Mais cette pérennité n'est pas synonyme d'immobilisme. Elle accepte les influences, les ouvertures. Comment comprendre cet Art total (parole traditionnelle, danse, théâtre, musique) qui dévoile la communauté par le simulacre en usant des mises en scènes pratiques, utilitaires et pourquoi pas pédagogiques ? N'est-ce pas là la mise en scène des fantasmes du groupe qui sont mis à nu ?

L'oralité par la mise en scène théâtrale et par l'identification anthropomorphiques des personnages, des danses et des mythes, suggère des fantômes, des visions, des esprits qui fonctionnent comme des masques qu'il faut découvrir pour pouvoir lire les symboles qui s'y cachent.

Certaines danses rituelles recèlent de longs messages qui redisent les mythes fondateurs du clan en simulant les faits guerriers passés, illustrés par le maquillage des artistes et la gestuelle des danseurs à partir desquels on peut lire le rêve, le besoin de sublimation ou de transcendance d'une communauté.

La danse devient alors langage et comportement. Les danses africaines suggèrent un érotisme qui révèle des hymnes à la joie et libère des censures, des tabous comme c'est le cas chez les Yaka du Congo et du Gabon avec les danses et les chansons des jumeaux.
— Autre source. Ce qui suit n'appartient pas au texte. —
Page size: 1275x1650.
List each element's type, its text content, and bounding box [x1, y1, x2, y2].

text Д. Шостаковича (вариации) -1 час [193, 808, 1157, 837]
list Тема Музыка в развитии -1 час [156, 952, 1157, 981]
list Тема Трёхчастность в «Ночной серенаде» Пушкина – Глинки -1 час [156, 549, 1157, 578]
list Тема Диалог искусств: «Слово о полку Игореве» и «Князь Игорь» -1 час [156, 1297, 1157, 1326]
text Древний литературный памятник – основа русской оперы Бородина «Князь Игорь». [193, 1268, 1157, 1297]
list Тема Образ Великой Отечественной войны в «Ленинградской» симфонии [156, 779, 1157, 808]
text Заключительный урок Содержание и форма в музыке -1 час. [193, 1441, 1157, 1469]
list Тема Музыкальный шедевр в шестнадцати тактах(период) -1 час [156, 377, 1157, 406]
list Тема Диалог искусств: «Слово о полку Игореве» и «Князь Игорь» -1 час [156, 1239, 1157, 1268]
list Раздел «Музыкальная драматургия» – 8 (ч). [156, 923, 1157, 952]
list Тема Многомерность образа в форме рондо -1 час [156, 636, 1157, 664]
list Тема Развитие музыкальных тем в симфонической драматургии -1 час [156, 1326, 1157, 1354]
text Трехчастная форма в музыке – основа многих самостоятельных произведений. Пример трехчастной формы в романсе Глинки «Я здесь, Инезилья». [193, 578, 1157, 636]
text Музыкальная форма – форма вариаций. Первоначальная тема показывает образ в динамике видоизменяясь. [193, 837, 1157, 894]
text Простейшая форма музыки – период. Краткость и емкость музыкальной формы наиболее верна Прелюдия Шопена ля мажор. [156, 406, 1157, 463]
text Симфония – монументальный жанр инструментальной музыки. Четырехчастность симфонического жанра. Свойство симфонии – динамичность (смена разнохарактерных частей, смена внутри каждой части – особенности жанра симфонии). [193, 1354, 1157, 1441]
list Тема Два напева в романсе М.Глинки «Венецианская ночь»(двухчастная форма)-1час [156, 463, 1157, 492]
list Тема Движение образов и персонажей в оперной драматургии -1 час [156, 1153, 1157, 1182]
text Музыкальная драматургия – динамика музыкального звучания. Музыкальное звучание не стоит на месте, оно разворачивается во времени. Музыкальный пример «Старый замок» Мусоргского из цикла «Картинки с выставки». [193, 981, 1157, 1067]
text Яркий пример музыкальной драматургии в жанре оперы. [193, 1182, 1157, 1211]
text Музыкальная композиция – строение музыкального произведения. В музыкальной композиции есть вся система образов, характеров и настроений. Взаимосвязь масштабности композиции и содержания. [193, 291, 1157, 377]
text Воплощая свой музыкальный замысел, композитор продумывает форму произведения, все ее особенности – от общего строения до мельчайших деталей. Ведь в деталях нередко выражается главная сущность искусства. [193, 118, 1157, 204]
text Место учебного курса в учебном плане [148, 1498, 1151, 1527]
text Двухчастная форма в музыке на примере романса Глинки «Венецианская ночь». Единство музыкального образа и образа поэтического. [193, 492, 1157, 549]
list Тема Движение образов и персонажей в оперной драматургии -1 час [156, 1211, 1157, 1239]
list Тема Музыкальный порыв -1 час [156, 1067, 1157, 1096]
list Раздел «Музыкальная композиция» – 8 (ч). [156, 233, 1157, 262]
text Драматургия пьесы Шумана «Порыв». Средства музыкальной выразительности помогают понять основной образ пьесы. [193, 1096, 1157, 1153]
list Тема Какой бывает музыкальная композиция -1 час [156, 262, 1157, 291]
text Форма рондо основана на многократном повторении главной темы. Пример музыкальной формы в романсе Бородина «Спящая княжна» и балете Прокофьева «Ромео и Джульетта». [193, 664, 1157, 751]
D'autres danses remettent en scène, avec leurs pas guerriers et leurs chansons viriles déclamées, les gloires des peuples qui ont combattu pour la libération de leurs communautés, comme dans les chansons Zoulou et Kossa.

Toutes ces diverses danses peuvent être comprises comme des manifestations fantasmatiques de sublimation, de perfection et de résurgence d'idéaux, implicitement avoués et explicitement joués. Les peuples racontent leurs désirs, leurs tabous par le geste, la voix, le corps et la danse.

L'oralité, par la dimension de la danse, devient alors cette cérémonie populaire où le peuple exorcise ses frayeurs comme avec le masque Okoukwé chez les Mpongwés du Gabon, qui exprime ses contradictions, ses joies et ses espérances.

Enfin pour terminer, l'oralité traditionnelle, avec sa conception du théâtre et de la danse peut donner au théâtre africain sur le mode occidental des chances de modernité. .

Au lieu de se présenter dans sa formule actuelle qui nous apparaît mécanisée et stéréotypée avec un metteur en scène extérieur au texte, un public souvent passif et distant, voir étranger et aliéné; et l'œuvre de création perçue comme une simple mystification de l'esprit, l'oralité offre au théâtre occidental le consensualisme des esprits, des corps et des destins, c'est-à-dire l'Art qui se partage.